If I’m not mistaken there are two versions on the Blu-ray, one with a running time of 136 minutes, one with a running-time of 122 minutes (approx).
This is the part of my review about the different versions:
[i]= The Different Versions =
When Major Dundee went into post-production, Peckinpah was very busy courting one of his actresses, Begonia Palacios, in the movie the young Mexican girl who has an overnight affair with Tim Ryan. The girl’s family was against it, but Sam was madly in love and pushed through. He would indeed marry her the next year. In the meantime Columbia had hired three editors - William Lyon, Don Starling and Howard Kunin - to look at the 40,000 feet of film Sam had shot in Mexico. Peckinpah joined the group but almost immediately fell out with them. According to Ericsson, this is the moment that Sam ‘lost his movie’: he should have tried to win the studio for his way of thinking, but instead he infuriated everybody with his unwillingness to compromise.
However, the contract guaranteed him the right to make a first cut of the movie and to screen it in two try-outs. According to Webble, Peckinpah pruned the film down to 2 hours, 41 minutes (161 minutes), but then wanted to put 7-10 minutes (he had previously cut) back into it (which would make his ‘final cut’ 168-171 minutes long). Other sources mention a version of 156 minutes. But Sam didn’t get his screenings; instead Bresler took the film to New York and showed it to a group of exhibitors (owners of theatre chains). When he came back he told the film was too long and that he, Bresler, and his editors would cut down the film to acceptable length. Sam was denied access to the studio and without him the Bresler team brought the film’s running time back to about 136 minutes.
The studio still wasn’t satisfied, and cut the movie further down to 122 minutes, breaking its narrative backbone and creating a lot of inconsistencies.[/i]
Second quote:
The version that finally hit theaters (122 mns), was dreadful, fragmented and incoherent.
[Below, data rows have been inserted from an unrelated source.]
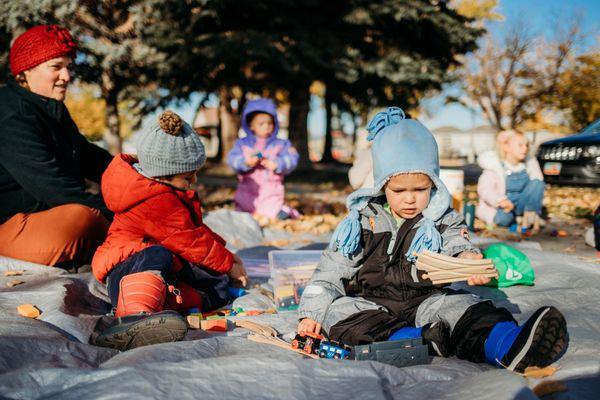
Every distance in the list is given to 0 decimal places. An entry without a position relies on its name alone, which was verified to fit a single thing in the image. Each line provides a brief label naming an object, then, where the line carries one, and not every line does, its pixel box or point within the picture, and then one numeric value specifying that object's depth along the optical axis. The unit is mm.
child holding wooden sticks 2154
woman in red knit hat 3268
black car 7715
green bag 3176
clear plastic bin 3021
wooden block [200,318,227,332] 2506
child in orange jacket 2639
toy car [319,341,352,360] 2072
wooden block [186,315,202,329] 2516
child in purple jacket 6137
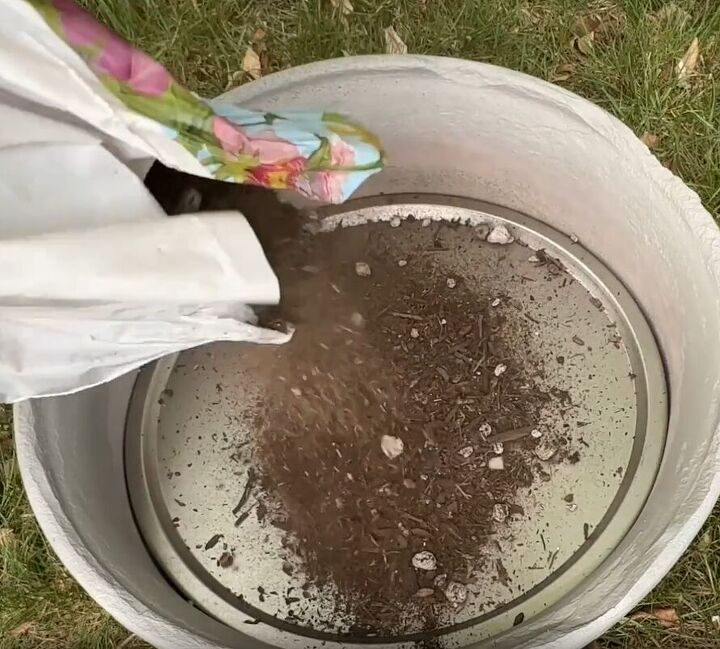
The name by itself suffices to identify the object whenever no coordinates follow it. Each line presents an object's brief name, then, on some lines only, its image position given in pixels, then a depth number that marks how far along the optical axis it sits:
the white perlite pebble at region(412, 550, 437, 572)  0.96
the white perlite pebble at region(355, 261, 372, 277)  1.08
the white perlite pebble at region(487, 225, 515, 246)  1.10
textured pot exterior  0.76
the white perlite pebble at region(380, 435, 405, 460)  1.00
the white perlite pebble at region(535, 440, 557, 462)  0.99
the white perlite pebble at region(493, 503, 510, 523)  0.97
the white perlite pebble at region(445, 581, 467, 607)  0.95
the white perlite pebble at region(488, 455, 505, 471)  0.99
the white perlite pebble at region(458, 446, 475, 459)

The extended version, released on DVD in 2005, is a major improvement. It runs for about 136 minutes and must be close to what Bresler and his editors concocted in 1965, before the studio ordered to cut the movie down to two hours.
So the 136 mns is the best available of the movie (longer versions are lost)
The 122 mns version is a disgrace.
Conclusion: Do as Stanton says and watch the longer version.